It's a new year...and we’re off….
This morning at 6AM, one of my furry house guests woke up vomiting. Just grass…but a rude awakening and several spots to work on. She’s fine, no worries. We all went back to sleep for a bit longer.
Upon awakening, I remembered I had several pounds of chicken breast that I unthawed yesterday and needed to cook, so before breakfast, I cut them into strips and commenced to frying chicken strips.
And with all the drippings, chicken gravy was a must…but all I had was almond milk, vanilla almond milk. And I wanted to blog about it…More on that later.
Just as I got the dishes ready for the dishwasher, the chicken resting….baha! And the kitchen area wiped off, Daisy came to the door, hanging her head.
Oh, please, no…Daisy. But no such luck…she had rolled in poo poo…and with a big blob of the “stuff” stuck on her neck, very close to her jingle bell collar, stood there hanging her head…”oops, I did it again,” seemed to ooze from her psyche.
I let her in, of course, scolding her in my most loving voice. I’m not sure why I do that. I didn’t do that for my children as they blundered through childhood. My scolding voice for Daisy seems like a little ole grandma fussing. It’s weird.
She went straight to the bathroom. I remembered I had finally cleaned BOTH bathrooms last night. I was so irritated I called her back out to the front yard and told her she was going to have to deal with the water hose and the cold water. We went outside I hooked up the hose only to find the water inside the hose was frozen and wouldn’t go through. I struggle with trying to unhook it from the spigot, with no success. I have to remember to go back. It was just too chilly in a t-shirt and pj bottoms to be out there wrestling with the hose. I turn toward Daisy and say, “We’re gonna have to do this in the bathroom,” and she gives me a sad, “please make up your mind, Moma; I have this “stuff” hanging off of me.”
So again, I let her in, she heads to the bathroom. (Oh, yeah, the resting chicken…I actually thought to go put it to roost on the frig cause, Lexie can reach just about anything when you aren’t looking). I tell Daisy to get into the tub. She says, “Please, Moma, no” I commanded again and she complied. It’s such a sad sight to see her climb so slowly into the tub with such dread.
By the way, Bishop thought the whole time he wanted in on it, but I’m sure he was confused.

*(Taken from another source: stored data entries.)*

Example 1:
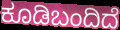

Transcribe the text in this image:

ಕೂಡಿಬಂದಿದೆ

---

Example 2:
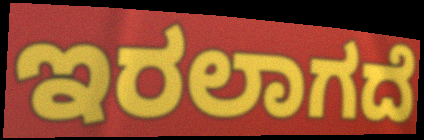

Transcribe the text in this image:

After all was cleaned up, a load of wet towels started, I sat down to blog…you know from the inspired moments with the almond milk. All the dogs were placed outside, Bishop on his cable… Lexie opted to stay in. Daisy just likes to sun after a bath. As I sat beginning to expand on my thoughts, Lexie decided she wanted out. I let her out Bishop in. Then I sit back down. I see Daisy jump up from sunning. I jump up to make sure she doesn’t run after whatever she barking at and WHALA! Bishop runs out the door like it was planned. Bishop was born to run. He knows no boundaries. He has no limits. Just a few short hours before his masters arrive…he manages to escape.

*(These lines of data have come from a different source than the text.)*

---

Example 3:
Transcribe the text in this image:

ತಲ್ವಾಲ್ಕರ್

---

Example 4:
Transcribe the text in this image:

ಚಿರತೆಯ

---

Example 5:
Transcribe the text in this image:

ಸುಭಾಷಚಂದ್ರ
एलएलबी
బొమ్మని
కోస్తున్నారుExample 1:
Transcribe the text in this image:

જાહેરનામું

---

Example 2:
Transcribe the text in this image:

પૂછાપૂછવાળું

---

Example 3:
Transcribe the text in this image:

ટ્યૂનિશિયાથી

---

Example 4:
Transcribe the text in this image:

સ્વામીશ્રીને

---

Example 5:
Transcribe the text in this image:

I put more clothes on, as my Pajama Day is not working out and grabbed a leash. This time I was able to catch him within ten minutes of his escape. He got on the other side of the fence and flipped out. With Lexie, Daisy and me on the other side of the fence, he came to me…surprisingly came to me…I reached through the fence, put the leash on his collar and walked him along the fence, me on one side, Bishop on the other, to the gate…and promptly placed him in his comfy cozy crate. He may stay there until his Moma arrives…but then again the howling is not as easy to tolerate as my strong side thinks.
It’s 1 o’clock …and this and more has transpired. I’m not sure how it happens. I was supposed to have Grace today, too. I hate that she’s sick. But she was better off not being at Mimi’s today. When Ariel told me last night that Grace wouldn’t be coming today cause she wanted to look out for me being that Grace was sick….look out for me…she just had no idea at the time…how Gracie not being here today had really been a good decision.

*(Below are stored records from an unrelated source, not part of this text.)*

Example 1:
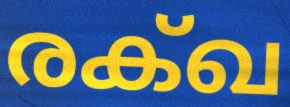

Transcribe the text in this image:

രക്ഖ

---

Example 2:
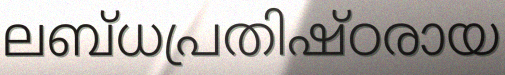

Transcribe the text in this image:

ലബ്ധപ്രതിഷ്ഠരായ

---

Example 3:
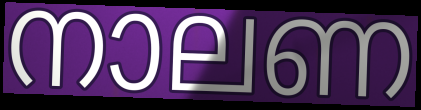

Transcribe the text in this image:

നാലണ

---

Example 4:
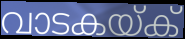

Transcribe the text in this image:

വാടകയ്ക്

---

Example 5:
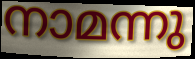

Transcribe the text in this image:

നാമന്നു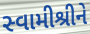
સ્વામીશ્રીને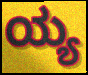
ಯ್ಯ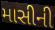
માસીની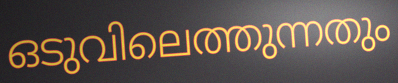
ഒടുവിലെത്തുന്നതും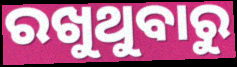
ରଖୁଥୁବାରୁ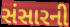
સંસારનીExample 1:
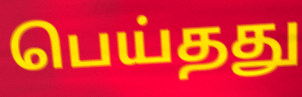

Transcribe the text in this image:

பெய்தது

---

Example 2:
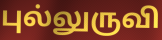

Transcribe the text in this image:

புல்லுருவி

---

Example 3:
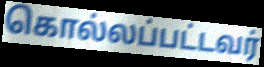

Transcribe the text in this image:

கொல்லப்பட்டவர்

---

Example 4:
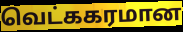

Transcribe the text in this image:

வெட்ககரமான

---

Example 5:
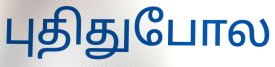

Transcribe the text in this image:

புதிதுபோல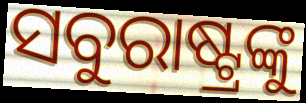
ସବୁରାଷ୍ଟ୍ରଙ୍କୁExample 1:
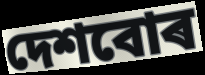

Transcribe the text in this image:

দেশবোৰ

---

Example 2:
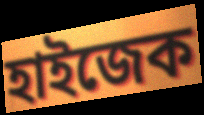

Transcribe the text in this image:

হাইজেক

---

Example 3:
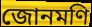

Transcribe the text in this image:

জোনমণি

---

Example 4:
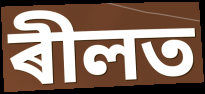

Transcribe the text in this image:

ৰীলত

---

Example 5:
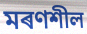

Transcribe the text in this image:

মৰণশীলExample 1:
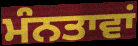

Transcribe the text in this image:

ਮੰਨਤਾਵਾਂ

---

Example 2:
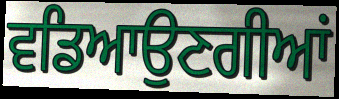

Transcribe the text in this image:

ਵਡਿਆਉਣਗੀਆਂ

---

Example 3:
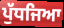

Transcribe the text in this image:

ਪੁੱਧਜਿਆ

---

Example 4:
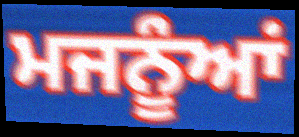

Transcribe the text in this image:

ਮਜਨੂੰਆਂ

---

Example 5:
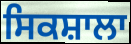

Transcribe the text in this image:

ਸਿਕਸ਼ਾਲਾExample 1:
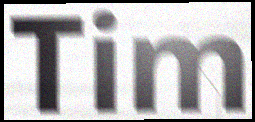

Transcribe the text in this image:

Tim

And now…the real meat of this blog posting (thanks for allowing me to whine about my morning)….
I didn’t want to waste the fried chicken drippings remember? With no milk, I used Almond Milk. Oh, right “vanilla” Almond Milk. It was the smoothest, prettiest chicken gravy. It was screaming for biscuits. I knew the “vanilla” might have been a problem, but I proceeded. I proceeded with the same mindset that I usually do thinking, “This is probably not gonna turn out like I want it to.” I do it in so many life situations. Convincing myself that, “I’ll make it work.” I continue on a course, even when my gut tells me, the odds are against me. You know, they say, “Your strength is your weakness.” I can attest to this. Tenacious to a fault.
There are some things a person cannot change…no matter how strong they believe they can. This was something I wanted to jot down so I can review later…as well as share. I know I’m not the only one. What looks like gravy, smells like gravy, even shows consistency like gravy might not taste like gravy. In this life lesson, it ain’t “all gravy baby.” And it would be good for me to sink my teeth into this…for this year and the rest of my crazy days.